Antao Ainsley Mike, Karapurkar Janardhan Keshav, Lee Dong Ryul, Kim Kye-Seong, Ramakrishna Suresh
Graduate School of Biomedical Science and Engineering, Hanyang University, Seoul, South Korea.
Department of Biomedical Science, College of Life Science, CHA University, Seoul, South Korea.
Comput Struct Biotechnol J. 2020 Nov 19;18:3649-3665. doi: 10.1016/j.csbj.2020.11.026. eCollection 2020.

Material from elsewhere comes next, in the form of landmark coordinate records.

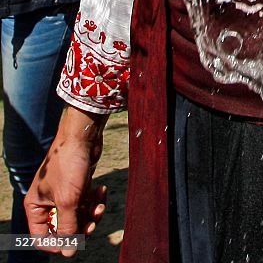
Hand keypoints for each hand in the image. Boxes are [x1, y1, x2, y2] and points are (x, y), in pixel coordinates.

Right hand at [25, 106, 107, 255]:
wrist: (84, 135)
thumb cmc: (69, 165)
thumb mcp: (68, 200)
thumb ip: (68, 228)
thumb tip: (69, 253)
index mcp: (36, 206)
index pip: (41, 238)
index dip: (57, 245)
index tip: (75, 243)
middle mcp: (47, 202)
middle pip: (63, 229)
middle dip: (80, 227)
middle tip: (92, 222)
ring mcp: (63, 194)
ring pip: (78, 216)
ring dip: (91, 214)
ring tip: (99, 205)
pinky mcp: (77, 186)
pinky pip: (86, 203)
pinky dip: (95, 200)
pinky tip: (102, 190)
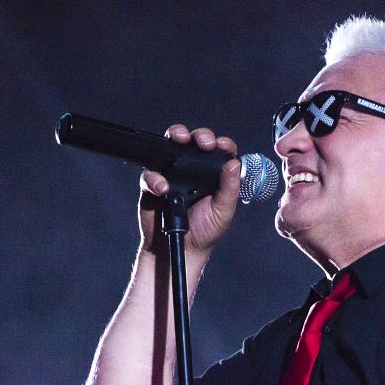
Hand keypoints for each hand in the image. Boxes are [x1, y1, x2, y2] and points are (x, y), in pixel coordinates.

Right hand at [139, 125, 241, 257]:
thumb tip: (234, 163)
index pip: (218, 151)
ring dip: (176, 137)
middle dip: (199, 135)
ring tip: (180, 142)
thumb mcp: (223, 212)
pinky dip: (154, 178)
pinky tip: (162, 188)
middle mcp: (192, 170)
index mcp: (213, 175)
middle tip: (203, 142)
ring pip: (171, 147)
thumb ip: (229, 189)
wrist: (181, 249)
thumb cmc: (204, 231)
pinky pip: (150, 173)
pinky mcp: (153, 185)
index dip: (221, 144)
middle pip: (195, 142)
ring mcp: (172, 175)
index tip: (221, 145)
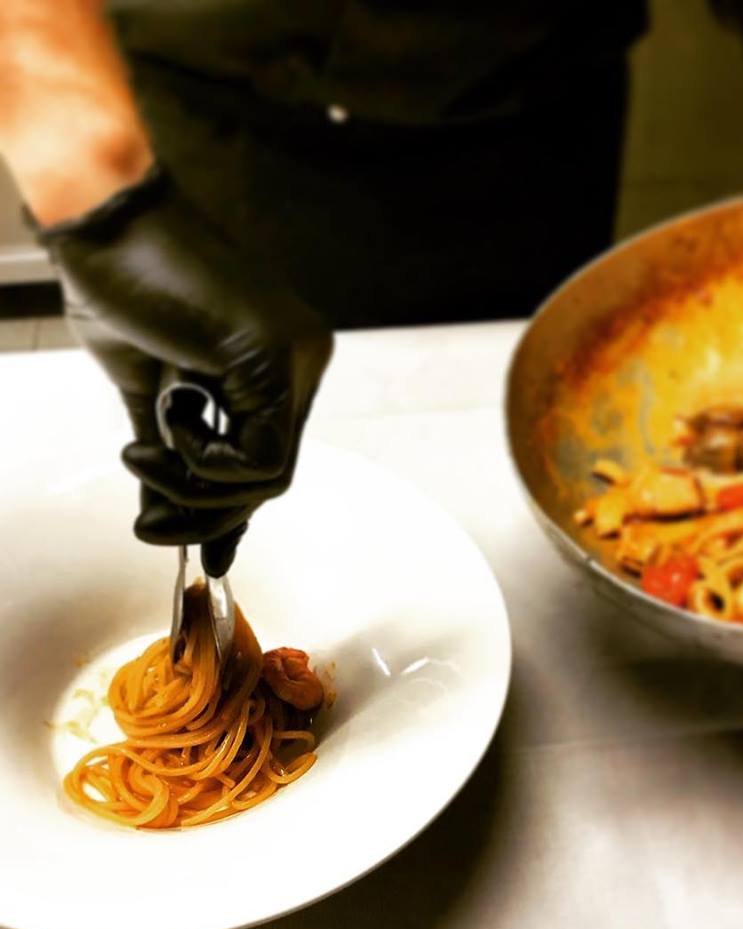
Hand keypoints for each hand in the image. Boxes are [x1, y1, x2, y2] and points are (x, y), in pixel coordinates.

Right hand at [34, 167, 332, 575]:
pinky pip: (260, 461)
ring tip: (141, 453)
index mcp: (277, 369)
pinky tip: (170, 417)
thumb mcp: (148, 394)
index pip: (267, 460)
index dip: (231, 512)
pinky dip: (204, 464)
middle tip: (149, 522)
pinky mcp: (275, 359)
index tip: (203, 552)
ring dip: (193, 490)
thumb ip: (169, 457)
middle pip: (272, 478)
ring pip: (269, 480)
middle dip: (207, 516)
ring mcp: (297, 360)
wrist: (102, 223)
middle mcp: (302, 364)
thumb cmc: (120, 290)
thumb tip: (163, 523)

CRISPR/Cas systems are popular genome editing tools that belong to a class of programmable nucleases and have enabled tremendous progress in the field of regenerative medicine. We here outline the structural and molecular frameworks of the well-characterized type II CRISPR system and several computational tools intended to facilitate experimental designs. The use of CRISPR tools to generate disease models has advanced research into the molecular aspects of disease conditions, including unraveling the molecular basis of immune rejection. Advances in regenerative medicine have been hindered by major histocompatibility complex-human leukocyte antigen (HLA) genes, which pose a major barrier to cell- or tissue-based transplantation. Based on progress in CRISPR, including in recent clinical trials, we hypothesize that the generation of universal donor immune-engineered stem cells is now a realistic approach to tackling a multitude of disease conditions.
CRISPR/Cas系统是广受欢迎的基因组编辑工具,属于一类可编程核酸酶,在再生医学领域取得了巨大进展。我们在此概述了特征明确的II型CRISPR系统的结构和分子框架以及旨在促进实验设计的几种计算工具。使用CRISPR工具生成疾病模型推动了对疾病状况分子层面的研究,包括揭示免疫排斥的分子基础。主要组织相容性复合体-人类白细胞抗原(HLA)基因阻碍了再生医学的发展,该基因对基于细胞或组织的移植构成了重大障碍。基于CRISPR的进展,包括近期的临床试验,我们推测生成通用供体免疫工程干细胞现在是应对多种疾病状况的现实方法。